Today Whitney had her first follow-up appointment in Florence with the infant neurologist. As you know, I have have voiced my concerns and nervousness for this appointment. I actually ended up calling yesterday to find out if they were going to run an MRI on her brain, or was this meeting just a scheduled check-up. They advised there was no MRI scheduled, so that put my mind at ease for a night at least.
When Dr. Murthy met with her, he was very pleased with how she looked. He did a series of reflex tests, I'm not quite certain WHAT he was looking for or testing, but whatever it was he was happy with the results. He said from what he could see today she looks very good. He scheduled an MRI for early September and suspects it should be "normal" (shudder...I HATE that word). Each MRI gets progressively better and based off of how she looks and is reacting he would think this one should follow suit and be even better.
Regardless, this was the best possible news we could have heard. He explained once again, how infants brains can repair itself from early injury, and he suspects the cooling treatment worked properly which allowed just that, the brain to repair.
I of course, am still worried and will just WAIT (once again) for the test and results. I do feel confident though that they should be positive. Whitney is doing so well. She is alert and strong. She's responsive and learning new things every day, I have so much faith in her to do great things, she is already amazing us in so many ways.

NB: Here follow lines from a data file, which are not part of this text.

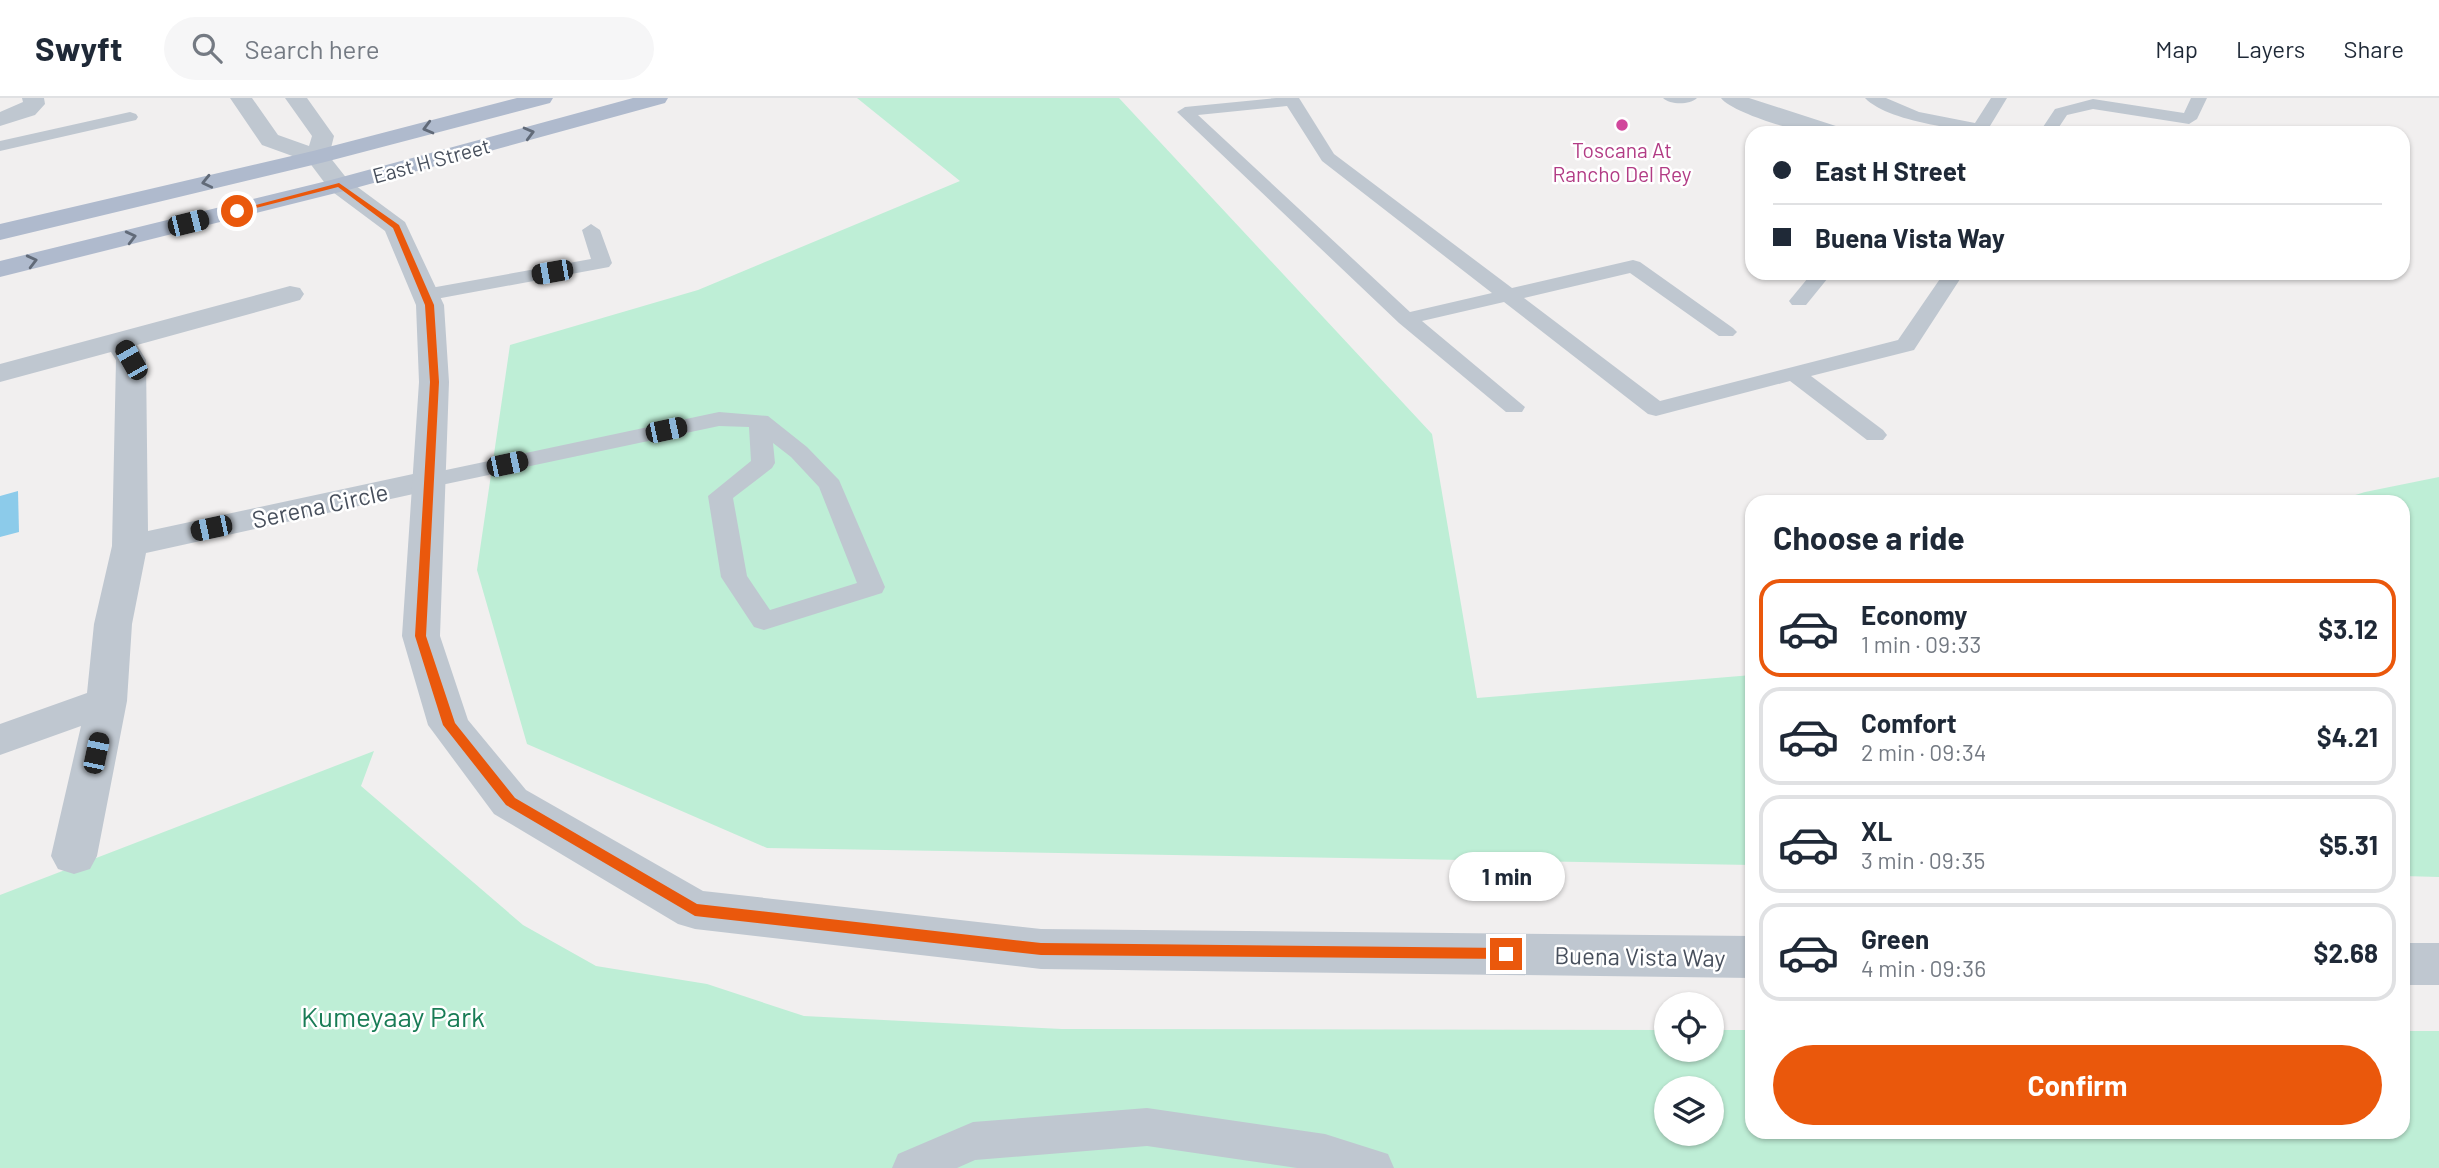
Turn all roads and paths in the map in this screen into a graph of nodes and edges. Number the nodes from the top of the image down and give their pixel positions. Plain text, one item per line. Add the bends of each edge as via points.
1 (33, 98) edge
2 (242, 98) edge
3 (296, 98) edge
4 (542, 98) edge
5 (657, 98) edge
6 (1671, 98) edge
7 (1689, 98) edge
8 (1732, 98) edge
9 (1872, 98) edge
10 (1999, 98) edge
11 (2199, 98) edge
12 (1292, 99) edge
13 (130, 117) dead end
14 (0, 119) edge
15 (1810, 126) edge
16 (1965, 126) edge
17 (1982, 126) edge
18 (2052, 126) edge
19 (0, 146) edge
20 (317, 157) junction
21 (339, 185) junction
22 (591, 230) dead end
23 (0, 232) edge
24 (0, 269) edge
25 (1816, 280) edge
26 (1949, 280) edge
27 (290, 294) dead end
28 (425, 295) junction
29 (1506, 295) junction
30 (1799, 301) dead end
31 (1406, 319) junction
32 (1726, 332) dead end
33 (119, 339) junction
34 (0, 373) edge
35 (1794, 374) junction
36 (1514, 407) dead end
37 (760, 421) junction
38 (1875, 435) dead end
39 (427, 481) junction
40 (130, 546) junction
41 (107, 701) junction
42 (0, 740) edge
43 (74, 856) dead end
44 (1745, 957) edge
45 (2410, 964) edge
46 (2439, 964) edge
47 (912, 1168) edge
48 (1374, 1168) edge

1 - 14 street via 34,104 27,110
2 - 20 street via 270,140
3 - 20 street via 323,136
4 -> 20 main road, East H Street
21 -> 5 main road, East H Street
6 - 7 lane
8 - 15 street
9 - 16 lane via 1915,116
10 - 17 lane
11 - 18 lane via 2189,119 2093,104 2061,112
12 - 29 lane via 1328,157
12 - 31 lane via 1185,113
13 - 19 lane
20 - 21 street, Buena Vista Way
20 -> 23 main road, East H Street
24 -> 21 main road, East H Street
21 - 28 street, Buena Vista Way via 396,227
22 - 28 lane via 602,263
25 - 30 lane
26 - 35 lane via 1906,345
27 - 33 street
28 - 39 street, Buena Vista Way via 430,305 434,382
29 - 31 lane
29 - 32 lane via 1633,266
29 - 35 lane via 1656,409
31 - 36 lane
33 - 34 street
33 - 40 street via 131,360
35 - 38 lane
37 - 37 lane via 763,463 720,496 734,577 764,621 872,587 830,485
37 - 39 lane via 719,419
39 - 40 street, Serena Circle
39 - 44 street, Buena Vista Way via 421,636 449,725 510,802 695,910 1041,949
40 - 41 street via 113,624
41 - 42 street
41 - 43 street
45 - 46 street
47 - 48 lane via 972,1141 1147,1127 1325,1153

After the doctor appointment I swung on by the NICU to show Whitney off to some of the nurses that took care of her. It was a very surreal moment for me walking through the halls of the NICU, something I will probably never be able to shake. All the emotions I was feeling is just too much to write about, but I can say I was so proud to be walking in there WITH my baby girl and not going there to visit her. I saw people in the waiting room and parents walking out. I know that feeling and what they are going through. The struggles and the fears and the questions. But this time I was the face of hope. When the nurses were ohh'ing and ahhh'ing over her, I saw parent's faces peek around the corner and give a little smile, for they got to see a bit of hope too. And when you are in the NICU, that is all you want, hope. You hope for the little things, little milestones. With the help of the nurses, friends, family and God, they gave Whitney hope for a brighter future. She is here now with a purpose and we are feeling oh so blessed.